Do this: Quote the part of the rows below that opens with the line containing "country: Canada" and closes with the line containing "order: Lamiales", both lines included, and nothing else.

(Stored data)
---
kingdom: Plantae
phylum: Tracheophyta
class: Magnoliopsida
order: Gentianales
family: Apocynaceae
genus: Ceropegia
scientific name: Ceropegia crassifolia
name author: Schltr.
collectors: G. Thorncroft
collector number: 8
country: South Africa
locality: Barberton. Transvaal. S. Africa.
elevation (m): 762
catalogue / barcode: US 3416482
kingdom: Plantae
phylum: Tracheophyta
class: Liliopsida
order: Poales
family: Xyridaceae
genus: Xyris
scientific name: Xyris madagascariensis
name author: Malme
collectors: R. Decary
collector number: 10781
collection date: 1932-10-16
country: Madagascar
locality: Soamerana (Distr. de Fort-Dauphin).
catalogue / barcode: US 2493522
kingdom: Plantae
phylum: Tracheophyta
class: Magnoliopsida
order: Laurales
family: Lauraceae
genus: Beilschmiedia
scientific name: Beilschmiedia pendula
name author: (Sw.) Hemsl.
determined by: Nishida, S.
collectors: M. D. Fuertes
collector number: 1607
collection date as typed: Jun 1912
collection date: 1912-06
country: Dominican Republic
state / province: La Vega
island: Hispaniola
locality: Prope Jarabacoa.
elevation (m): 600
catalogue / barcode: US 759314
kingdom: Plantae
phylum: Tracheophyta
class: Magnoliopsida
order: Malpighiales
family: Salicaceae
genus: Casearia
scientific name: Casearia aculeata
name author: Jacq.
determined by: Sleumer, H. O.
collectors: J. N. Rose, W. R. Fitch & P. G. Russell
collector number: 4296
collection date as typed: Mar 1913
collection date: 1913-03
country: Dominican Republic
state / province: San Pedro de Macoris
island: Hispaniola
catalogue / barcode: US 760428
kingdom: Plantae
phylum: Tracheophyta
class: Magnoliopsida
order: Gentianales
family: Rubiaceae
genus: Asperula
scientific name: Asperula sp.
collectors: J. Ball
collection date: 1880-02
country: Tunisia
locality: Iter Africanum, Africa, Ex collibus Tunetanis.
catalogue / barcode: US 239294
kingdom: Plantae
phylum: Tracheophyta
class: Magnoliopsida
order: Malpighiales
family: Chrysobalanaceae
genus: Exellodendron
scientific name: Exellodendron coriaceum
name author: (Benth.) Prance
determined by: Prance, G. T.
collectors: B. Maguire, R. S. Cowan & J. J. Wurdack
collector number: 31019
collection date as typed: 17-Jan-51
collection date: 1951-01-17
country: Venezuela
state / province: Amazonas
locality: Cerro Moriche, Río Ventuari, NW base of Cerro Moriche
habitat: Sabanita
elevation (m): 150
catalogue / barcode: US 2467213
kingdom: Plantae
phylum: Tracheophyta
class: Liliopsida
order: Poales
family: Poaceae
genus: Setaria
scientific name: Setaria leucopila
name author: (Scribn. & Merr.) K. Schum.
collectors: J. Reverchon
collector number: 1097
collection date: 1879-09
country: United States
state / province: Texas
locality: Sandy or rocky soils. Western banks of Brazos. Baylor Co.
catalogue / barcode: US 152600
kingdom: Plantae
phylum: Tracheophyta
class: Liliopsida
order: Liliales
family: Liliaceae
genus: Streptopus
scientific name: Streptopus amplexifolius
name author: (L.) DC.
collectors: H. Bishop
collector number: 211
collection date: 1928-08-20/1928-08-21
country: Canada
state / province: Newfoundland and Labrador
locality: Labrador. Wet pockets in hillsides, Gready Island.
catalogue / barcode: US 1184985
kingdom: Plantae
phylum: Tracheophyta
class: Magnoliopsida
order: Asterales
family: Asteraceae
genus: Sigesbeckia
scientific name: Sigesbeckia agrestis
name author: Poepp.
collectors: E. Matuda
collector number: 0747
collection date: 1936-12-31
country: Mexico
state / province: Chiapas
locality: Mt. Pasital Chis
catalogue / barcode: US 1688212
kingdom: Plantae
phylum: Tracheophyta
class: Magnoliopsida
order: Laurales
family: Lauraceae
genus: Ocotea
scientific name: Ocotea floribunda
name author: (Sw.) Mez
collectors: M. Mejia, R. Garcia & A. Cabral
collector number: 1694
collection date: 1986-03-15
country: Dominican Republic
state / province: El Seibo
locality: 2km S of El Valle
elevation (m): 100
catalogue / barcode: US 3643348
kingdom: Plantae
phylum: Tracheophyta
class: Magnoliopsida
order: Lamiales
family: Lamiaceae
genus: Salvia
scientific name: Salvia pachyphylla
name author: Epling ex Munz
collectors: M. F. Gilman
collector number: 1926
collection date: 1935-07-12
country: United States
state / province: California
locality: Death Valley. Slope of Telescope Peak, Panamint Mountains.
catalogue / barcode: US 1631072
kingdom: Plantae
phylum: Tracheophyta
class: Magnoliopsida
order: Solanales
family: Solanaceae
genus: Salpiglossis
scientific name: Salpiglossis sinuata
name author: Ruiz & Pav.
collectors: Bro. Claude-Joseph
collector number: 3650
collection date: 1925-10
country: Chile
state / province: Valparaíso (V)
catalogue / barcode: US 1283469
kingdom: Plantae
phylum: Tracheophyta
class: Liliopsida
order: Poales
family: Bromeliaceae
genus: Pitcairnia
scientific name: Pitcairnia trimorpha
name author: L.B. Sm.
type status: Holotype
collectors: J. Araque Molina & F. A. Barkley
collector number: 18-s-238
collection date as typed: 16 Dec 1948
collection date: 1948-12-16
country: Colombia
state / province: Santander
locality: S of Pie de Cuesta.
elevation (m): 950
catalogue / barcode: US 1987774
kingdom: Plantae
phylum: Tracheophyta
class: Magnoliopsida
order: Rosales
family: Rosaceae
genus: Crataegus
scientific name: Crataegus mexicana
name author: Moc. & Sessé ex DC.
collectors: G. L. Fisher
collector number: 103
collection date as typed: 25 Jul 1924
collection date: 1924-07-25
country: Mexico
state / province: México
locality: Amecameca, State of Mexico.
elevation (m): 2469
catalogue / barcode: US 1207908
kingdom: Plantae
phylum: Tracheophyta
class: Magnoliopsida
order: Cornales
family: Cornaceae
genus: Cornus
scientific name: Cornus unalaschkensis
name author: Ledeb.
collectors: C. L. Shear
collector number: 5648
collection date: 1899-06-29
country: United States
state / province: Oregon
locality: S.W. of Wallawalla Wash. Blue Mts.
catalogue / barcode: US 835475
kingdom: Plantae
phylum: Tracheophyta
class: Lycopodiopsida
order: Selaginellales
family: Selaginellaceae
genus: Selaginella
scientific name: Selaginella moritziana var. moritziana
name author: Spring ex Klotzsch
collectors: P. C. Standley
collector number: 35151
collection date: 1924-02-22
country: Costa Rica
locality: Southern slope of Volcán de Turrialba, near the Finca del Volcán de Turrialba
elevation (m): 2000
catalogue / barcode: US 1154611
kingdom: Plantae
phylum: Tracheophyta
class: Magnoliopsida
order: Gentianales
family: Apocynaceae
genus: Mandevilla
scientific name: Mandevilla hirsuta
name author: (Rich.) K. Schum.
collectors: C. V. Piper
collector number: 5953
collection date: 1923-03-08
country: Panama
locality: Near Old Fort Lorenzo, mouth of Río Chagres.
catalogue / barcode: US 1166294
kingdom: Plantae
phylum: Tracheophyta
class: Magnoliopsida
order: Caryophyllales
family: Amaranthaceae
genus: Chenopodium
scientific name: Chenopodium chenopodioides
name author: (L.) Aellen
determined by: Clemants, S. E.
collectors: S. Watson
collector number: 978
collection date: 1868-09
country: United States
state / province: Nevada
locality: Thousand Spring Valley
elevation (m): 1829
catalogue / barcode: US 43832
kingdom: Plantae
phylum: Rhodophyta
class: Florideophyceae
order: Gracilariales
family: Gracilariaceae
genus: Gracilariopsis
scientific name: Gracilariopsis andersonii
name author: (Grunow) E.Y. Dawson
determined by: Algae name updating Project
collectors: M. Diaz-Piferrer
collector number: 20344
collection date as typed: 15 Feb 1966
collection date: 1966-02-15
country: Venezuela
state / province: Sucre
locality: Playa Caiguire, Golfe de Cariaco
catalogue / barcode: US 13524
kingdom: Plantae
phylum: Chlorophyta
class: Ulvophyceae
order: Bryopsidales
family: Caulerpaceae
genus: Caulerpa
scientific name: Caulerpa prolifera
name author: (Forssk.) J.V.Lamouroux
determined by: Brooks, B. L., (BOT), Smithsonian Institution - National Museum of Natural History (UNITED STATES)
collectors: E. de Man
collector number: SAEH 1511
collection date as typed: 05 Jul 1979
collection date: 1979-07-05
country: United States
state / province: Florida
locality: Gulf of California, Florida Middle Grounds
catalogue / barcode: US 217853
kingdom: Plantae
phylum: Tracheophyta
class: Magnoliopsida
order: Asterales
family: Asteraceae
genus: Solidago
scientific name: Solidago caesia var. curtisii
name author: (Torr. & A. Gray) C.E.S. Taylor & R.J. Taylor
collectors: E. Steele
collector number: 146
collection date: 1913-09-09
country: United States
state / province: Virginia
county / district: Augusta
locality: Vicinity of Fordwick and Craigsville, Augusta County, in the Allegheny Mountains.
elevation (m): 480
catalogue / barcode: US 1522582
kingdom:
---
Solved exercise:
country: Canada
state / province: Newfoundland and Labrador
locality: Labrador. Wet pockets in hillsides, Gready Island.
catalogue / barcode: US 1184985
kingdom: Plantae
phylum: Tracheophyta
class: Magnoliopsida
order: Asterales
family: Asteraceae
genus: Sigesbeckia
scientific name: Sigesbeckia agrestis
name author: Poepp.
collectors: E. Matuda
collector number: 0747
collection date: 1936-12-31
country: Mexico
state / province: Chiapas
locality: Mt. Pasital Chis
catalogue / barcode: US 1688212
kingdom: Plantae
phylum: Tracheophyta
class: Magnoliopsida
order: Laurales
family: Lauraceae
genus: Ocotea
scientific name: Ocotea floribunda
name author: (Sw.) Mez
collectors: M. Mejia, R. Garcia & A. Cabral
collector number: 1694
collection date: 1986-03-15
country: Dominican Republic
state / province: El Seibo
locality: 2km S of El Valle
elevation (m): 100
catalogue / barcode: US 3643348
kingdom: Plantae
phylum: Tracheophyta
class: Magnoliopsida
order: Lamiales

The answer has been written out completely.